[Date Prev][Date Next][Thread Prev][Thread Next][Date Index][Thread Index]

Re: [edict-jmdict] JMdict internationalization effort - let's (finally) do it!



Hello Jim, everybody, and happy new year 2012!

> As I promised/threatened, I am giving this project some attention in
> the New Year.
> I would *really* like this to go ahead as quickly as possible.

It's nice to hear your thoughts about this. Things have also been
moving on my side, and I'm more and more convinced something positive
will get out of this.

> - concentrate on JMdict. Once French glosses from the project are going out in
> JMdict, we can turn to kanjidic2 (the way JMdict and kanjidic2 are
> built at my end
> are totally different, so I can't get much leverage between them.)

Currently both JMdict and kanjidic2 are up to translation, for French
but also any language. Of course you can choose limit the amount of
data you want to fetch back at first if it makes things easier for
you.

> - I want to bypass the JMdictDB at this stage, for several reasons:
> o "divide and conquer" is a good approach for complex projects
> o I have other language glosses being added to JMdict (German,
> Dutch, etc.) and I
> need the build to be similar for all of them
> o this way is the least extra work for me
> o Stuart's time is better spent on other JMdictDB matters

My thoughts exactly.

> - I want to take the "raw" French glosses from Alexandre's Transifex
> project and tip them into my JMdict-build process. To do this I need
> to get or build
> a text file like this (e.g. for エレベータ)
> ...
> 1030630 1 ascenseur
> 1030630 2 gouvernail de profondeur (aviat)
> ...
> If Alexandre can create them in that format, it would be fantastic.

This can easily be done.

> A monthly supply of French glosses would be fine, but frankly I could
> just as easily handle a daily one. It's just a cron job.

Same thing here. If I set up a job to generate the list for you, I can
as well run it daily.

> I realise this is not using Alexandre's merging script, but I do the merge
> at a pre-XML stage, then convert to XML later, and it's best to continue
> to do all the languages together. Also it all happens on an elderly Solaris
> system and I think the versions of Perl and Python are rather old.
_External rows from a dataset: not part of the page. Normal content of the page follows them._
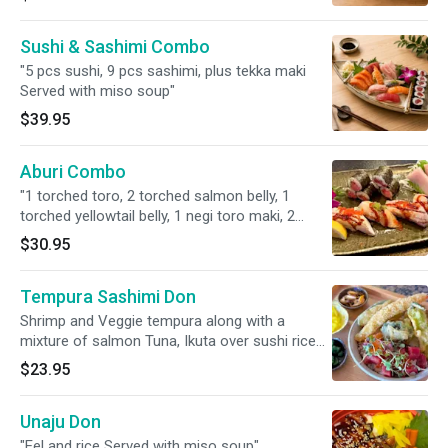
Sushi & Sashimi Combo
"5 pcs sushi, 9 pcs sashimi, plus tekka maki
Served with miso soup"
$39.95
Aburi Combo
"1 torched toro, 2 torched salmon belly, 1
torched yellowtail belly, 1 negi toro maki, 2
yellowtail sashimi served with miso soup and
$30.95
house salad served with miso soup.
Tempura Sashimi Don
Shrimp and Veggie tempura along with a
mixture of salmon Tuna, Ikuta over sushi rice
served with Miso soup
$23.95
Unaju Don
"Eel and rice Served with miso soup"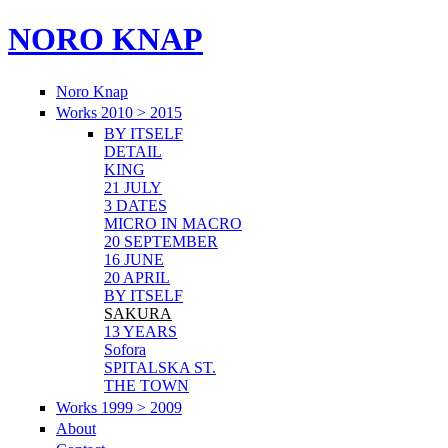
NORO KNAP
Noro Knap
Works 2010 > 2015
BY ITSELF
DETAIL
KING
21 JULY
3 DATES
MICRO IN MACRO
20 SEPTEMBER
16 JUNE
20 APRIL
BY ITSELF
SAKURA
13 YEARS
Sofora
SPITALSKA ST.
THE TOWN
Works 1999 > 2009
About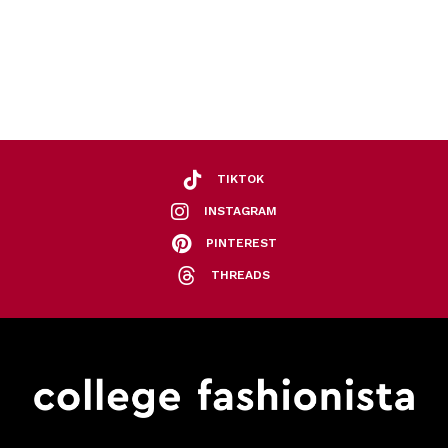
TIKTOK
INSTAGRAM
PINTEREST
THREADS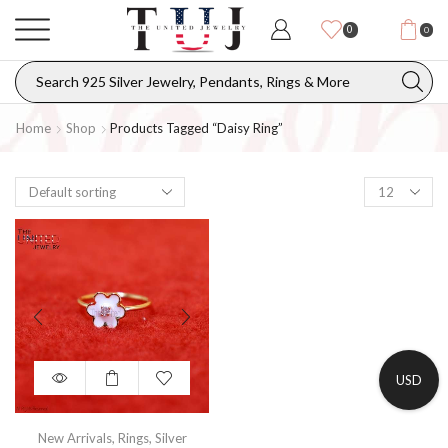
0
0
Home
Shop
Products Tagged “daisy Ring”
USD
New Arrivals
,
Rings
,
Silver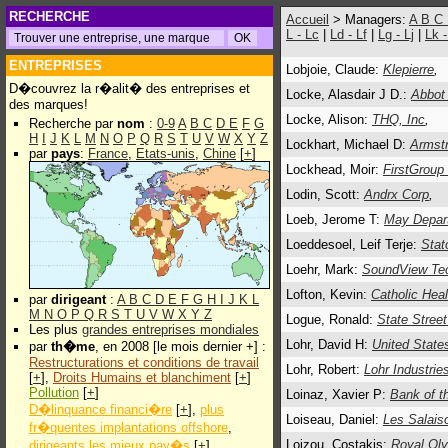
RECHERCHE
Accueil
> Managers:
A
B
C
L - Lc
|
Ld - Lf
|
Lg - Lj
|
Lk 
ENTREPRISES
Lobjoie, Claude:
Klepierre
,
D�couvrez la r�alit� des entreprises et
Locke, Alasdair J D.:
Abbot
des marques!
Locke, Alison:
THQ, Inc
,
Recherche par
nom
:
0-9
A
B
C
D
E
F
G
H
I
J
K
L
M
N
O
P
Q
R
S
T
U
V
W
X
Y
Z
Lockhart, Michael D:
Armstr
par
pays
:
France
,
Etats-unis
,
Chine
[
+
]
Lockhead, Moir:
FirstGroup
Lodin, Scott:
Andrx Corp
,
Loeb, Jerome T:
May Depar
Loeddesoel, Leif Terje:
Stat
Loehr, Mark:
SoundView Tec
Lofton, Kevin:
Catholic Healt
par
dirigeant
:
A
B
C
D
E
F
G
H
I
J
K
L
M
N
O
P
Q
R
S
T
U
V
W
X
Y
Z
Logue, Ronald:
State Street
Les plus
grandes entreprises mondiales
Lohr, David H:
United State
par
th�me
, en 2008 [le mois dernier +] :
Restructurations et conditions de travail
Lohr, Robert:
Lohr Industrie
[
+
],
Droits Humains et blanchiment
[
+
]
Pollution
[
+
]
Loinaz, Xavier P:
Bank of t
D�linquance financi�re
[
+
],
plus
Loiseau, Daniel:
Les Salaiso
fr�quentes implantations offshore
,
Loizou, Costakis:
Royal Oly
dirigeants les mieux pay�s
[
+
]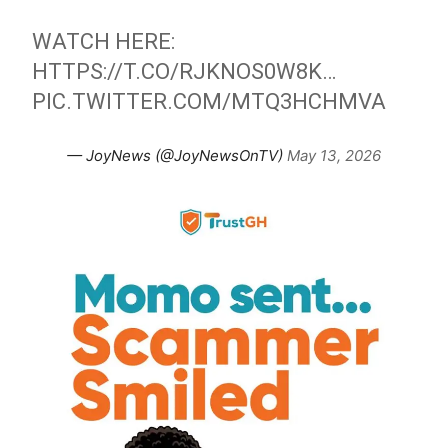
WATCH HERE:
HTTPS://T.CO/RJKNOS0W8K
…
PIC.TWITTER.COM/MTQ3HCHMVA
— JoyNews (@JoyNewsOnTV)
May 13, 2026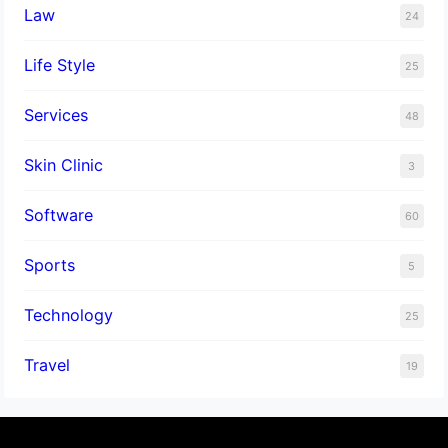
Law
24
Life Style
25
Services
48
Skin Clinic
3
Software
60
Sports
5
Technology
25
Travel
19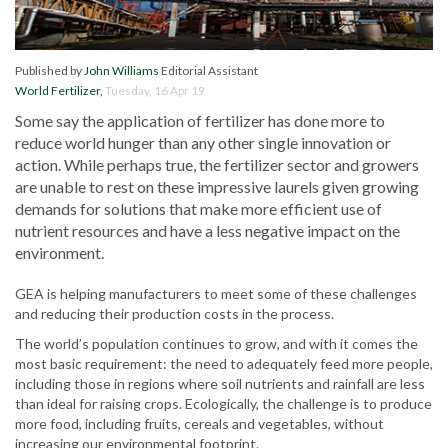
Published by
John Williams
Editorial Assistant
World Fertilizer
,
Tuesday, 16 Apr 19
Some say the application of fertilizer has done more to
reduce world hunger than any other single innovation or
action. While perhaps true, the fertilizer sector and growers
are unable to rest on these impressive laurels given growing
demands for solutions that make more efficient use of
nutrient resources and have a less negative impact on the
environment.
GEA is helping manufacturers to meet some of these challenges
and reducing their production costs in the process.
The world’s population continues to grow, and with it comes the
most basic requirement: the need to adequately feed more people,
including those in regions where soil nutrients and rainfall are less
than ideal for raising crops. Ecologically, the challenge is to produce
more food, including fruits, cereals and vegetables, without
increasing our environmental footprint.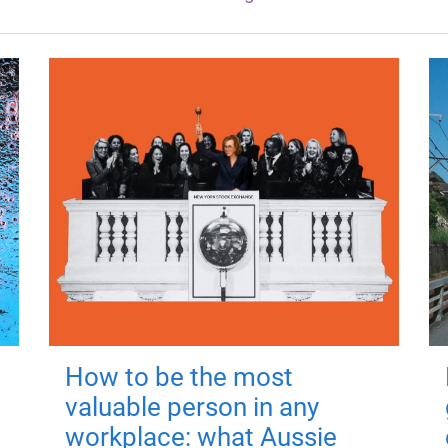
How to be the most
valuable person in any
workplace: what Aussie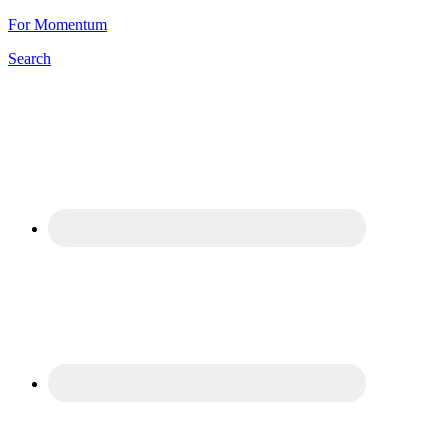
For Momentum
Search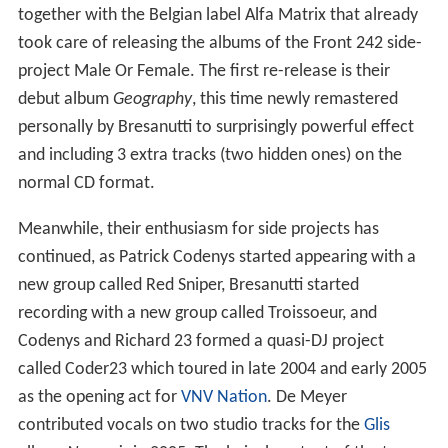
together with the Belgian label Alfa Matrix that already
took care of releasing the albums of the Front 242 side-
project Male Or Female. The first re-release is their
debut album
Geography
, this time newly remastered
personally by Bresanutti to surprisingly powerful effect
and including 3 extra tracks (two hidden ones) on the
normal CD format.
Meanwhile, their enthusiasm for side projects has
continued, as Patrick Codenys started appearing with a
new group called Red Sniper, Bresanutti started
recording with a new group called Troissoeur, and
Codenys and Richard 23 formed a quasi-DJ project
called Coder23 which toured in late 2004 and early 2005
as the opening act for
VNV Nation
. De Meyer
contributed vocals on two studio tracks for the
Glis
Actually this upstream approach would make things easier for me too.
The merge script was here because there was no clear plan to integrate
the data back into JMdict and I wanted to use the data for at least my
own projects, so I needed a file in JMdict format. But now that you
are talking about fetching it daily, there is no point in doing a
different release anymore.

> In fact, for kanjidic2 it's not that different. I need a file like:
> ...
> 六 six
> 七 sept
> 八 huit
> 八 radical huit (no. 12)
> 九 neuf
> 十 dix
> 口 bouche
> 日 jour
> 日 soleil
> 日 Japon
> 日 compteur de jours
> 月 lune
> 月 mois
> ...
>
> Can we fly it like that?

Absolutely. In addition I would like to point to your attention that
some new languages have been submitted for kanjidic2. In particular, a
single user is about to finish translating the whole jouyou kanji in
Italian, and the translation quality seems good:

https://www.transifex.net/projects/p/jmdict-i18n/team/it/

Apart from that, most of the activity has been around the French
language, with 10 members in the team, more or less active. But we
also have some Thai around.

I will have to re-think about how to update the source strings from
new JMdict files if our translations are included, in particular about
how to detect regressions (e.g. when source strings have changed and
the translation needs to be checked again), but the scheme you propose
should make things much easier for me too. I will try to come with
something up quickly for you to try.

One point I would like to ask you about, is whether other language
sources (i.e. the sources that currently provided you with French,
German and Russian translations for JMdict) are going to be updated as
well. I have already imported them, and thus will provide you with
translated strings you already have. We could address this, and
greatly simplify the translation process, if we:

1) Decide that JMdict-i18n is the only source for translations in some
languages (particularly languages that are active like French), or

2) Be more radical and totally switch to JMdict-i18n for translation.
Divide and conquer, as you said. You would only have one source to
import for all languages and no worries to have about translations
anymore. This would make sense if no language has been receiving
updates since a while, as it would allow JMdict-i18n to take over and
ease contributions.

I can also make smarter scripts that will only output translations
that were not present in the source files or that have changed, but
would rather say that the translation import process is already more
complex than it should be, and suggest we try to simplify things,
especially since it would also make it easier for everyone to
contribute.

Looking forward to reading your thoughts!
Alex.